Ejercicios propuestos
- 1) Reescribe en forma de lista el párrafo del texto sobre la cocción lenta que empieza con "Hace poco conseguí" y conserva sus datos principales.
- 2) Cita del texto sobre la cocción lenta el fragmento que va desde "Hace poco conseguí" hasta "como carbonnades flamandes.".
- 3) Prolonga el texto sobre la cocción lenta a partir de su última oración.

Hace poco conseguí una curiosa cazuela eléctrica ideal para lo que los americanos llaman slow cooker (cocción lenta). En las publicaciones de allá se ven muchas recetas de estofados y guisos adaptados a este curioso sistema de cocción, normalmente ollas eléctricas programables que cocinan de forma muy lenta los ingredientes durante muchas horas, de manera que los géneros quedan muy tiernos y jugosos. Para estrenar mi particular slow cooker hice hace poco un caldo chino con bayas goji, con buen resultado. Así que anoche quise probar en ella una de mis recetas preferidas de estofado, el estofado de ternera a la cerveza, una receta belga conocida allí como carbonnades flamandes.

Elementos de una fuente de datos
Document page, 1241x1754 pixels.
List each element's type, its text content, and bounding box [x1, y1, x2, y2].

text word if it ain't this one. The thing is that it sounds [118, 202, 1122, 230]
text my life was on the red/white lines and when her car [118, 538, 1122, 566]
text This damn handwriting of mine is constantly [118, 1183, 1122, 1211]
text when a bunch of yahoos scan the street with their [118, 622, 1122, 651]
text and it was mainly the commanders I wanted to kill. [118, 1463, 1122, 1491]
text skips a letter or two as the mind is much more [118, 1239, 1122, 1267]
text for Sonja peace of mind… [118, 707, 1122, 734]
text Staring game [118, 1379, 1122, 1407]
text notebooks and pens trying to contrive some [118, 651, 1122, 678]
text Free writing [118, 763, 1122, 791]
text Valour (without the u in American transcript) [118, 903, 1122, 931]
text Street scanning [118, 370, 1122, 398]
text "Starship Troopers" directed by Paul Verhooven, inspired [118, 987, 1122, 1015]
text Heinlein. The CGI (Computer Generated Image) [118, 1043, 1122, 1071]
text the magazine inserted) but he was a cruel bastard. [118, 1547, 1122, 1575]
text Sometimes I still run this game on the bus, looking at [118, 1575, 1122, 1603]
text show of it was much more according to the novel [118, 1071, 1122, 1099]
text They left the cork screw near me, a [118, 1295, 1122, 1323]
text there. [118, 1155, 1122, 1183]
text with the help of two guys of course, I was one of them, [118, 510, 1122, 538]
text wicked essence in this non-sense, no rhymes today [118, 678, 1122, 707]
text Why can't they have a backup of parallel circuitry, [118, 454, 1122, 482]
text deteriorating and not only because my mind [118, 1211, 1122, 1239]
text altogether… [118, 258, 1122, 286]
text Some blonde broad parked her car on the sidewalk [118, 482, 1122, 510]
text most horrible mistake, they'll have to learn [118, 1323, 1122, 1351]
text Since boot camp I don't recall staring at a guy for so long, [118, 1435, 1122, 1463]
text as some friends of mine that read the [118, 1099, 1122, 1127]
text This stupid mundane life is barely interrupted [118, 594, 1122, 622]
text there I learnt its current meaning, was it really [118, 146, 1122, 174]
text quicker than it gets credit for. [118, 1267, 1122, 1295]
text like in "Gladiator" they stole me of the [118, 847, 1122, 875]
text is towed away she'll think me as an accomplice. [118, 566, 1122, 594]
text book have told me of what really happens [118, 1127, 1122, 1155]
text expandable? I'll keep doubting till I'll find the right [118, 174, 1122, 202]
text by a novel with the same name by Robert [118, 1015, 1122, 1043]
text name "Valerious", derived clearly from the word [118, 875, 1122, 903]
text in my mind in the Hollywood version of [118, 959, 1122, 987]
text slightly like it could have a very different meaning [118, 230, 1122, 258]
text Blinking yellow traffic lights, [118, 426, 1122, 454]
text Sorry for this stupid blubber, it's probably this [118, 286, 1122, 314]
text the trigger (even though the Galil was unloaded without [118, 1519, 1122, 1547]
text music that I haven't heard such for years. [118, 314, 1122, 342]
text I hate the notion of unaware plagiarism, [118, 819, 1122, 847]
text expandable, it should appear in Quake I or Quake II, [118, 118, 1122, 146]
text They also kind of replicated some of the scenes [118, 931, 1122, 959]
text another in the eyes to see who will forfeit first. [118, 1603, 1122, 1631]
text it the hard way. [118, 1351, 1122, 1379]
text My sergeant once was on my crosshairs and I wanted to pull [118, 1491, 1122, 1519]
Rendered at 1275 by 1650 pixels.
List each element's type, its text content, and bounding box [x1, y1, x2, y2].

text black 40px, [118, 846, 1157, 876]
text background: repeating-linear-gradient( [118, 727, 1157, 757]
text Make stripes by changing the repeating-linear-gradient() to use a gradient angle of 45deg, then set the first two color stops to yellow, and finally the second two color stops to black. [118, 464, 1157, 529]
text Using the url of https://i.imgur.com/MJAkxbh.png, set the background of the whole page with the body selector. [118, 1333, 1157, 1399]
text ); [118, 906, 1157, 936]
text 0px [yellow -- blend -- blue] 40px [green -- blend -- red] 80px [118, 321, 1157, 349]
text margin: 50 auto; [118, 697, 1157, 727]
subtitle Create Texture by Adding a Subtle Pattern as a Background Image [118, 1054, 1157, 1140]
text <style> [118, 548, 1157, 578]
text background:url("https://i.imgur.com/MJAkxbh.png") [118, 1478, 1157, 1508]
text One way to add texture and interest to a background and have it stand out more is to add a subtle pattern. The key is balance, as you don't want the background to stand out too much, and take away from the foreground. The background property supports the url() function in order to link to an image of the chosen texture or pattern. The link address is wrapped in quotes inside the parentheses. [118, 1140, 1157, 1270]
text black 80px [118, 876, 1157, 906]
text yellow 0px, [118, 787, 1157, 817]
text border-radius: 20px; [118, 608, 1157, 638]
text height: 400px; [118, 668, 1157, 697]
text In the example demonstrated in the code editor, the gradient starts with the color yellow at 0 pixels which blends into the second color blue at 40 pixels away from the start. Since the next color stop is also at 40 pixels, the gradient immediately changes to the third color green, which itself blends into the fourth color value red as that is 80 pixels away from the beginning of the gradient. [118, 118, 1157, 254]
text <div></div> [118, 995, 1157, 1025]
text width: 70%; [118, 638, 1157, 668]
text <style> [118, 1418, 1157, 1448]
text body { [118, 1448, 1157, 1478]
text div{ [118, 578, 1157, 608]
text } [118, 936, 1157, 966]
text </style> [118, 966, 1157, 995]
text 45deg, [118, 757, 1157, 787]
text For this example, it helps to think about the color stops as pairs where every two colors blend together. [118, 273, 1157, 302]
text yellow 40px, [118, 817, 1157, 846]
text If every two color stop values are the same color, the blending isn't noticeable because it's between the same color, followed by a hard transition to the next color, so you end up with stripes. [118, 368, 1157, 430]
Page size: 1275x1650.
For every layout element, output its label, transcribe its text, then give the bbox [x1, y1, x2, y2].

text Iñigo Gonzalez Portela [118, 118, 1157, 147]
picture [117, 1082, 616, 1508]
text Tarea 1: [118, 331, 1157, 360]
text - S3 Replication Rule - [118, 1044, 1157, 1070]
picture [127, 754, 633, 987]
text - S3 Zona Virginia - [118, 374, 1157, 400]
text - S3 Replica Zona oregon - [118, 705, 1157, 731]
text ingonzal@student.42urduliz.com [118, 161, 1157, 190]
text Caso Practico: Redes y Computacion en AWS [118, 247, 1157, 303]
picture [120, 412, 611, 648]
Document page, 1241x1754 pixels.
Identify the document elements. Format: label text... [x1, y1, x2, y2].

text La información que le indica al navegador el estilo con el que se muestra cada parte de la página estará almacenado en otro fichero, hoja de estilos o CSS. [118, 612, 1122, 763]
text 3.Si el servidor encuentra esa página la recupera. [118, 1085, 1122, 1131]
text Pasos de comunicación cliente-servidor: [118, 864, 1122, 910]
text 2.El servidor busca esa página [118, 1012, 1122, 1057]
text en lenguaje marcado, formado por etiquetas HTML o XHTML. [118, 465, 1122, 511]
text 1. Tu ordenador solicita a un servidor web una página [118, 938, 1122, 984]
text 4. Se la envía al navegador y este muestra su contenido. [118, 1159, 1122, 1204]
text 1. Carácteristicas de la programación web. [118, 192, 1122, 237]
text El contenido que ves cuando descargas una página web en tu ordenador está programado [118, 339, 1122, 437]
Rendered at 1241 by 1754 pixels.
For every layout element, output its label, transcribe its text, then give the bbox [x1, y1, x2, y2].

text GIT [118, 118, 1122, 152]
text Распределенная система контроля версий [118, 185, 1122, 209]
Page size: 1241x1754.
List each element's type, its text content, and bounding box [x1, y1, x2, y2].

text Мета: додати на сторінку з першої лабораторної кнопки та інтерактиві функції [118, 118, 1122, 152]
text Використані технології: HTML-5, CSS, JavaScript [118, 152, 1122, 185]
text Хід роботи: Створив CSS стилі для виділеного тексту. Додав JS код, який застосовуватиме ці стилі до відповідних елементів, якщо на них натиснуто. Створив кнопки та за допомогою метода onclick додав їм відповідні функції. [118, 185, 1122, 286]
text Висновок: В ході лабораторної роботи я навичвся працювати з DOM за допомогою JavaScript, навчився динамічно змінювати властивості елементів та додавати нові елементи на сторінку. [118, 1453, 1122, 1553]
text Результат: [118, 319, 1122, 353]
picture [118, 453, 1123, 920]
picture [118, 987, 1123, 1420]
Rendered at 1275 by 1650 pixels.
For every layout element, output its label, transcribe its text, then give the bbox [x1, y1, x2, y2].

Respuestas
- 1)
- Hace poco conseguí una cazuela eléctrica ideal para la cocción lenta, que los americanos llaman slow cooker.
- En las publicaciones de allá abundan recetas de estofados y guisos adaptadas a este sistema: ollas eléctricas programables que cocinan los ingredientes muy despacio durante muchas horas y los dejan tiernos y jugosos.
- La estrené con un caldo chino con bayas goji, con buen resultado.
- Anoche quise probar en ella una de mis recetas preferidas: el estofado de ternera a la cerveza, receta belga conocida allí como carbonnades flamandes.

- 2)
Hace poco conseguí una curiosa cazuela eléctrica ideal para lo que los americanos llaman slow cooker (cocción lenta). En las publicaciones de allá se ven muchas recetas de estofados y guisos adaptados a este curioso sistema de cocción, normalmente ollas eléctricas programables que cocinan de forma muy lenta los ingredientes durante muchas horas, de manera que los géneros quedan muy tiernos y jugosos. Para estrenar mi particular slow cooker hice hace poco un caldo chino con bayas goji, con buen resultado. Así que anoche quise probar en ella una de mis recetas preferidas de estofado, el estofado de ternera a la cerveza, una receta belga conocida allí como carbonnades flamandes.

- 3)
Básicamente se trata de estofar la carne con mucha cebolla y cerveza, durante horas. Para acentuar el sabor de la salsa se suele añadir azúcar moreno, mostaza y un poco de vinagre, aumentando así el sabor agridulce del plato. La Carbonnades flamandes puede elaborarse con cerveza Lambic o Gueuze, pero en este caso he usado una cerveza nacional de intenso sabor, una Alhambra especial, hecha en Granada. Siempre es mejor usar cervezas fuertes para este plato, incluso una cerveza negra no queda mal.
Ingredientes, para 2 personas
500 gr. carne de ternera, en dados, 25 gr. mantequilla, sal, pimienta negra, 2 cebollas, 20 gr. azúcar moreno de caña, una cerveza (330 cc), 1 rebanada de pan, 1 cucharada de vinagre de vino blanco, 1 cucharada de mostaza Dijon, a la antigua, 1 bouquet garni ( perejil, laurel, tomillo fresco, romero).